Broom is, like many legumes, mildly toxic. I’m not a medicinal plant expert, botanist or any other type of expert so please do your own research before eating it. Be particularly careful if you have heart problems, high blood pressure or could be pregnant. However, we’ve been happily including it, in very small quantities, in our diet with no ill effects.

  • The flower buds can be pickled and used as capers. They were a common ingredient in the old English salad dish Salmagundi and something I intend to try doing as soon as I can get a whole jar together. We’ve been using a few raw in salads which is tasty and colourful, and they’ve made a very successful addition to fresh goat’s cheese. The flavour got stronger as the cheese aged, and I preferred it young.
  • It has medicinal uses but I understand that it’s rarely used as strength can vary hugely.
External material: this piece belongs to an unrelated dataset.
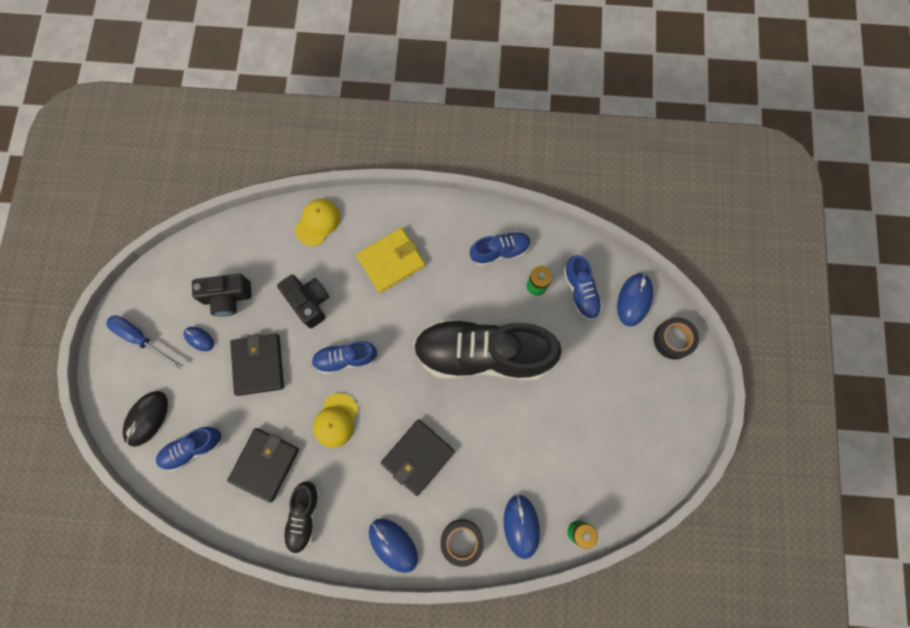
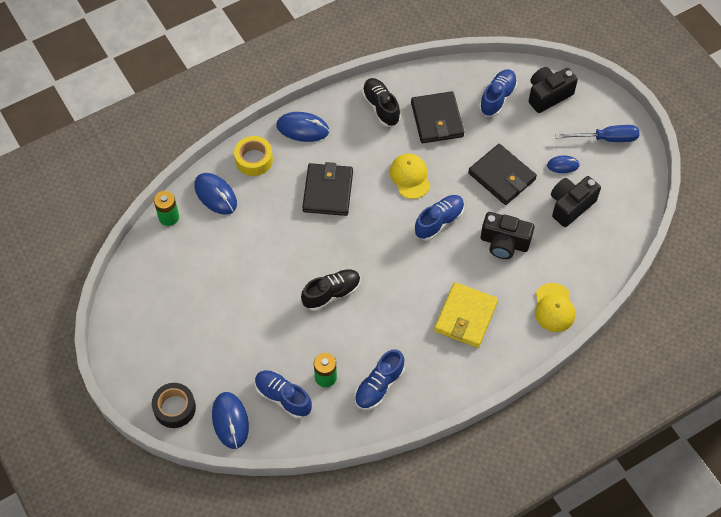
camera: 145 degrees right, 15 degrees down
(147, 418) = (548, 95): black mouse -> black camera
(461, 541) = (254, 160): black tape -> yellow tape
(483, 354) = (331, 293): black shoe -> black shoe, size x0.47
If you’re interested, I urge you to do your own careful research.
  • The dried seeds can apparently be ground and roast used to stretch coffee.
  • The fresh tops can added to beer to add bitterness and increase strength.
  • The bark is fibrous and can be used to make paper or cloth. This involves stripping the bark by steaming, boiling in lye for three hours and then put in a ball mill for a further three hours. An interesting experiment perhaps but not one I’m likely to have time to try out any time soon.
  • Large enough pieces of wood would make attractive veneers and be of interest to cabinet makers. We’ve got some absolute whoppers around here, but the stems are still only a couple of inches across so pieces big enough to use must be fairly few and far between.
  • Broom flowers, kept in an airtight jar for ten days, have been smoked as a marijuana substitute in the past. The practice is unsafe, as the mould produced by the drying can cause an allergic reaction in some people.
  • Finally, you can make either a green or a yellow dye from broom. The flowering stems make yellow and the leaves and fresh tops make green. It’s also a good source of tannin.
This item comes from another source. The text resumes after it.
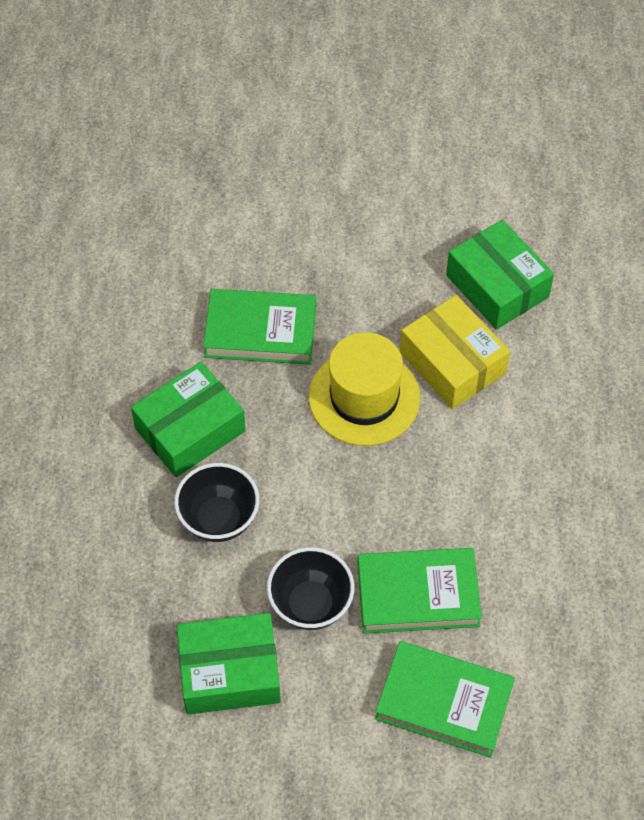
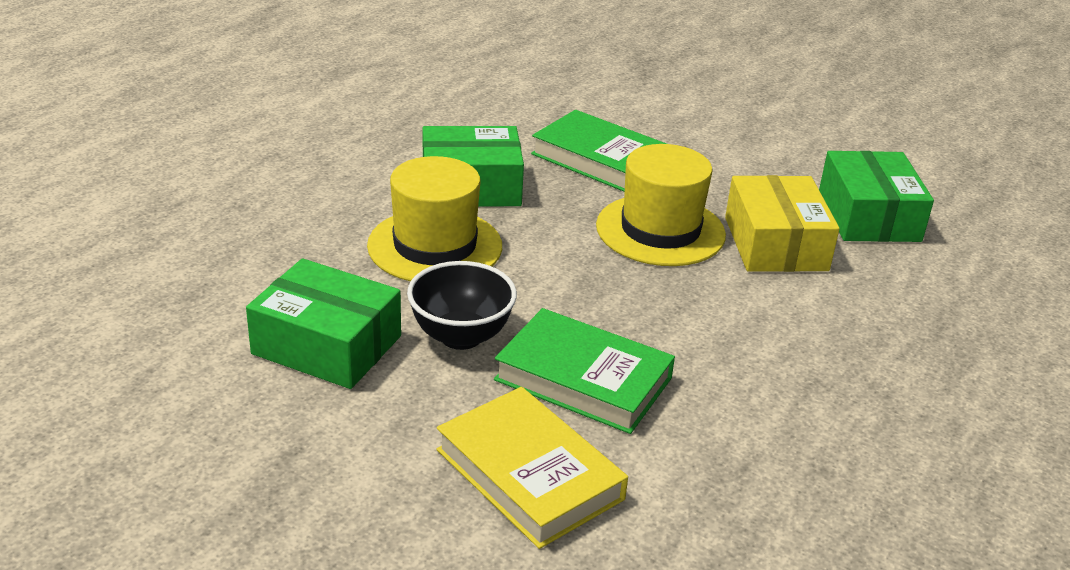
camera: 30 degrees right, 25 degrees down
(219, 519) = (435, 246): black bowl -> yellow hat
(444, 702) = (529, 474): green book -> yellow book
Despite that long list of possible uses, we shall be continuing the battle to keep it under control.










2 responses to “Doing Battle with Broom”

  1. Rob Avatar


    I’m just up the road from you and thought you might interested in my experience with Portuguese Broom (PB). Over a 7 year period PB spread across my land in my absence. I along with a friend decided to tackle it one day and tried to dig it out, good exercise but useless (extremly deep roots).
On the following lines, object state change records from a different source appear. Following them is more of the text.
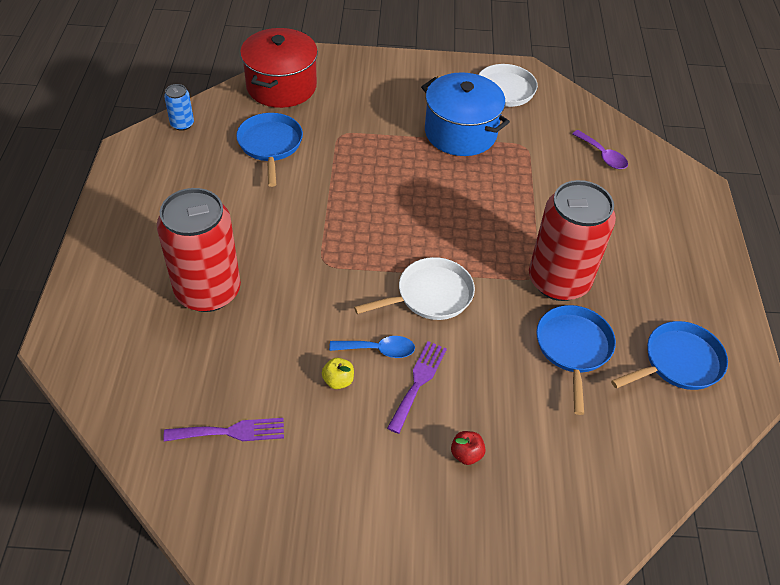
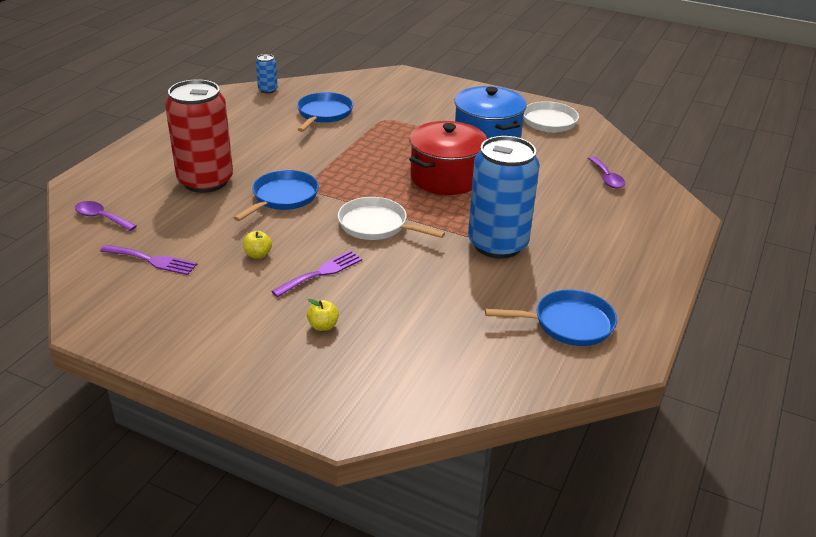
camera: 25 degrees right, 15 degrees down
(127, 389) = (101, 217): none -> purple spoon
(281, 86) = (361, 84): red pot -> red pot (446, 177)
(378, 350) = (306, 246): blue spoon -> none
(430, 295) = (376, 225): white pan -> white pan turned 150 degrees counterclockwise
(466, 454) = (323, 326): red apple -> yellow apple
(558, 281) = (497, 244): red can -> blue can
(573, 348) = (474, 288): blue pan -> blue pan (283, 197)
    Got a bit lazy and decided to just cut the tops as low to the ground as possible, 6 months later kicked the left behind root stump and it just broke off totally dead all of the rest were the same. I haven’t cultivated the ground at all and the broom has not returned?

    I was actually researching as I noticed a couple with an allotment digging it in by hand one year and I have also noted local farmers stock piling the stuff and beside a couple of goats and chickens do not have many livestock?

    I have another large area that I have left fallow with PB growing on it in case it has a manure/compost use?

  2. Andrea Avatar

    Nice to speak to someone nearby Rob. Where are you?

    A couple of years down the line I’m now wiser to broom battling. Strim it, often! Were the broom that you and a friend cut down larger ones? We do find that those, when cut, don’t tend to come back. The stumps sticking up drive me crazy though, right ankle breakers in long grass! It’s the mid sized ones that seem to be the problem re coppicing and shooting right back.

    As far as composting goes, if you leave it long enough the soft parts will break down nicely but it takes a good long while. I’ve been incorporating it into hugel beds, and we’re currently using it to bolster the banks on our swales, making hugel swales in other words!

    It’s a nitrogen fixer, so leaving it growing is arguably a good thing. It does pose a fire risk though, so bear that in mind.

    One further point relating to the article I wrote above. We wove the broom into little fences. They looked beautiful, but the time and effort that went into them just was not worth the length of time they lasted. On the plus side, when they decomposed it was straight into the beds with only a few sticks to remove, but I wouldn’t do it again unless it was a small decorative area.